--- Information supplied ---

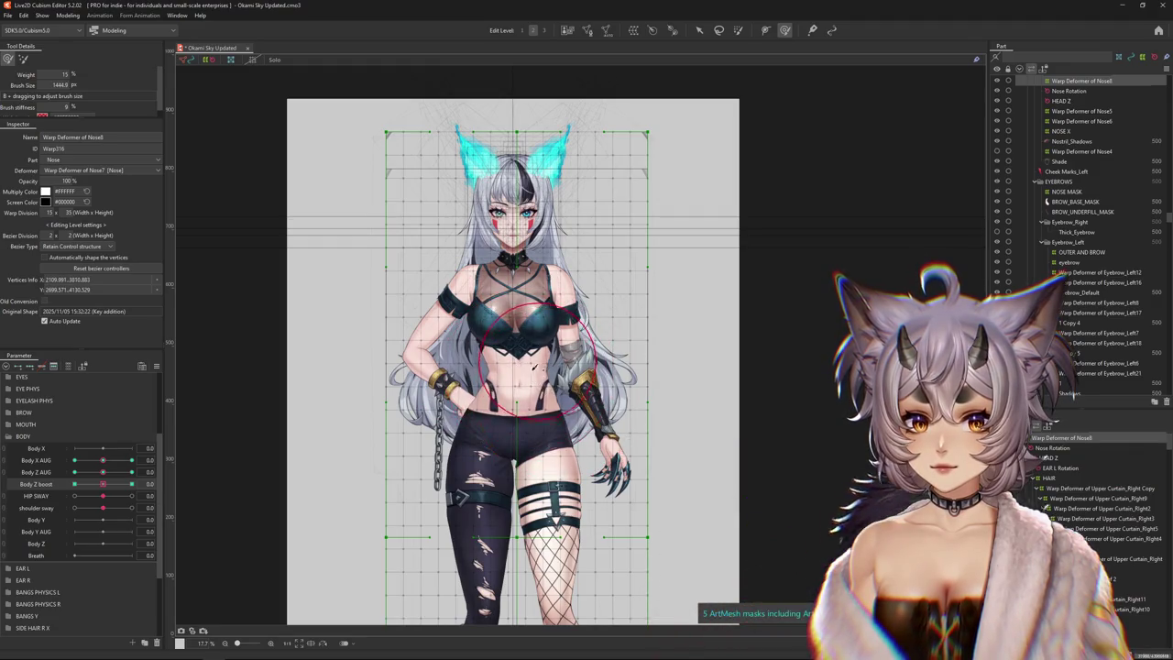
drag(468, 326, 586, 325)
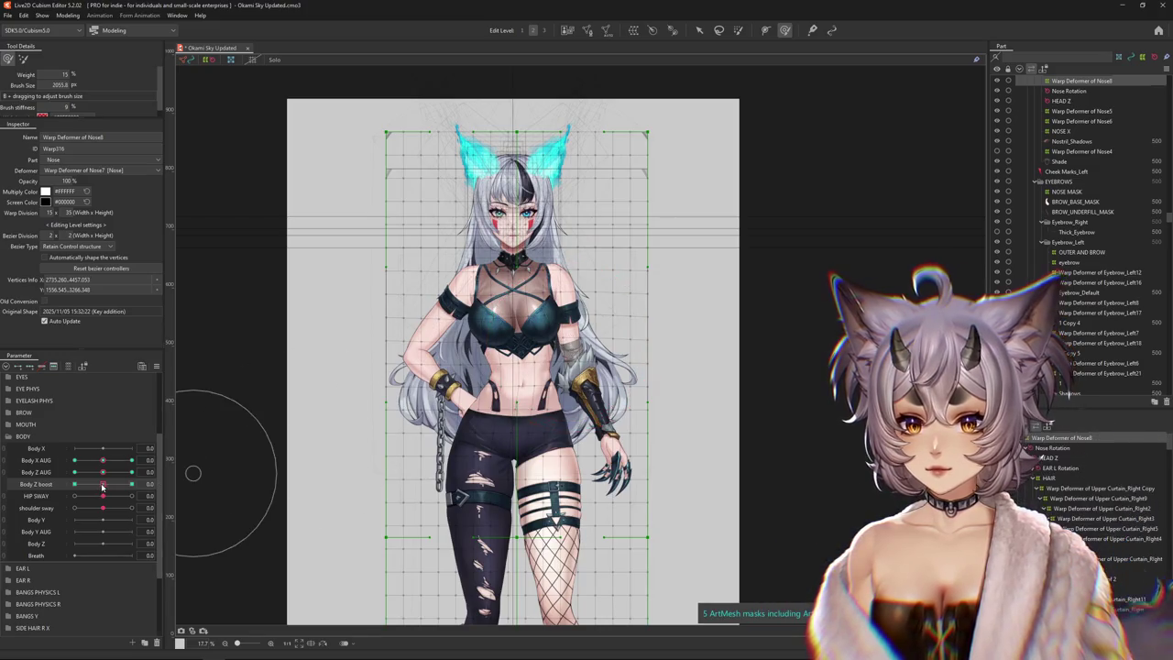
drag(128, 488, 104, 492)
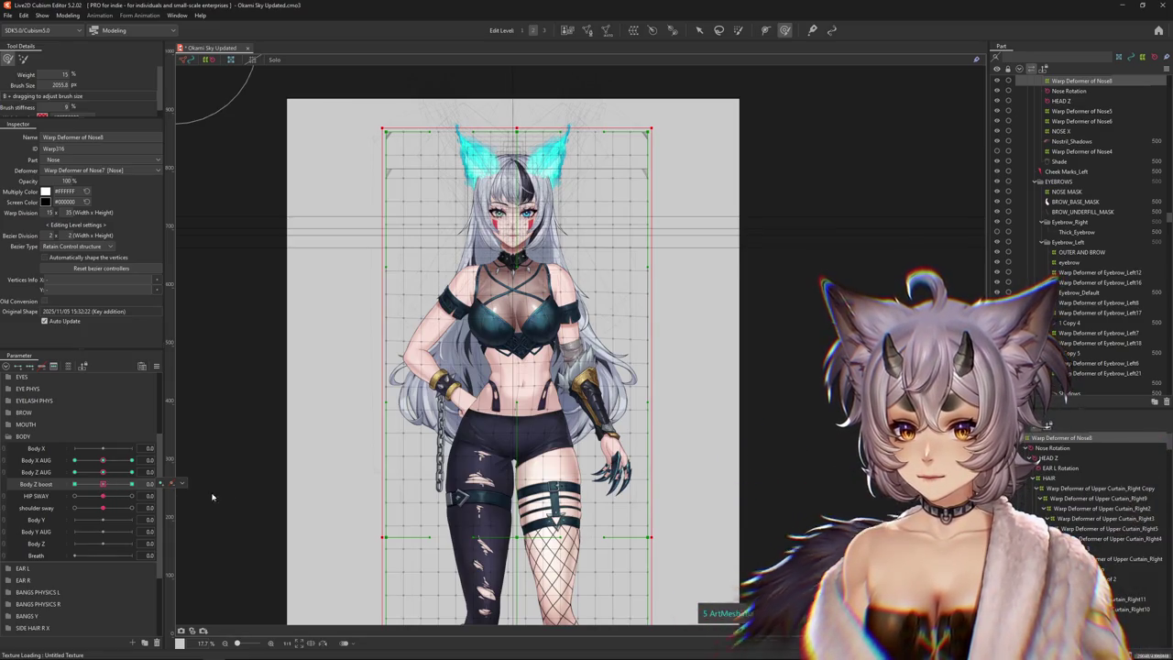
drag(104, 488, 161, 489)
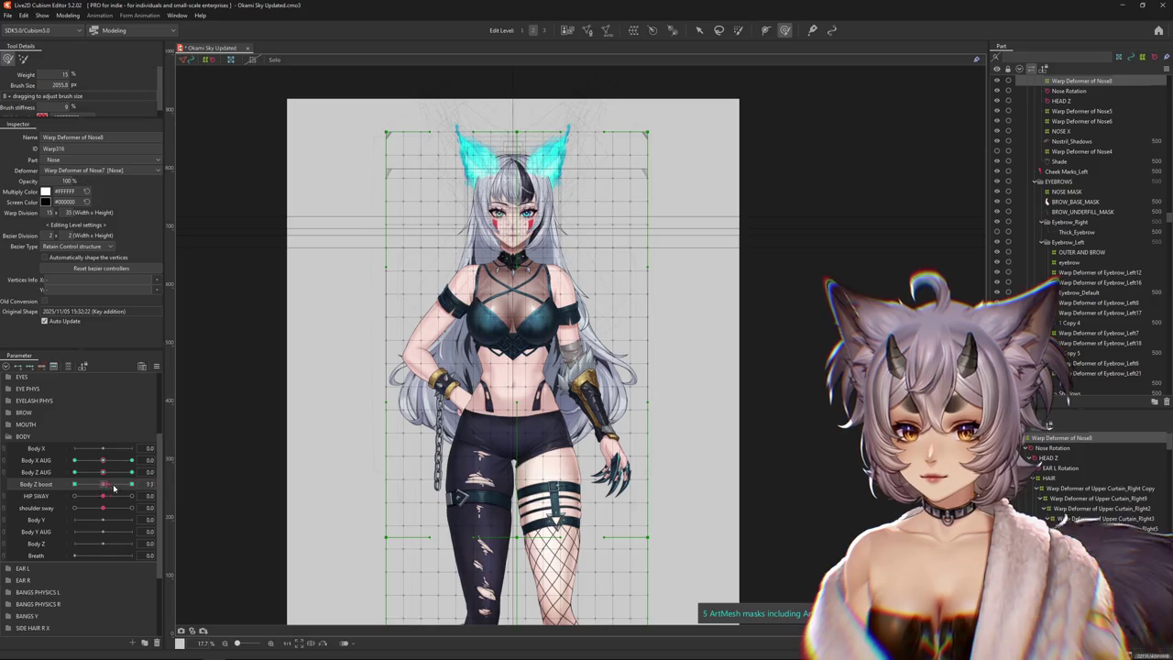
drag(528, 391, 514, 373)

---

Everything in the data above gets copied exactly. Only the pictures are skipped.

--- Result of the task ---
drag(468, 326, 586, 325)
drag(128, 488, 104, 492)
drag(104, 488, 161, 489)
drag(528, 391, 514, 373)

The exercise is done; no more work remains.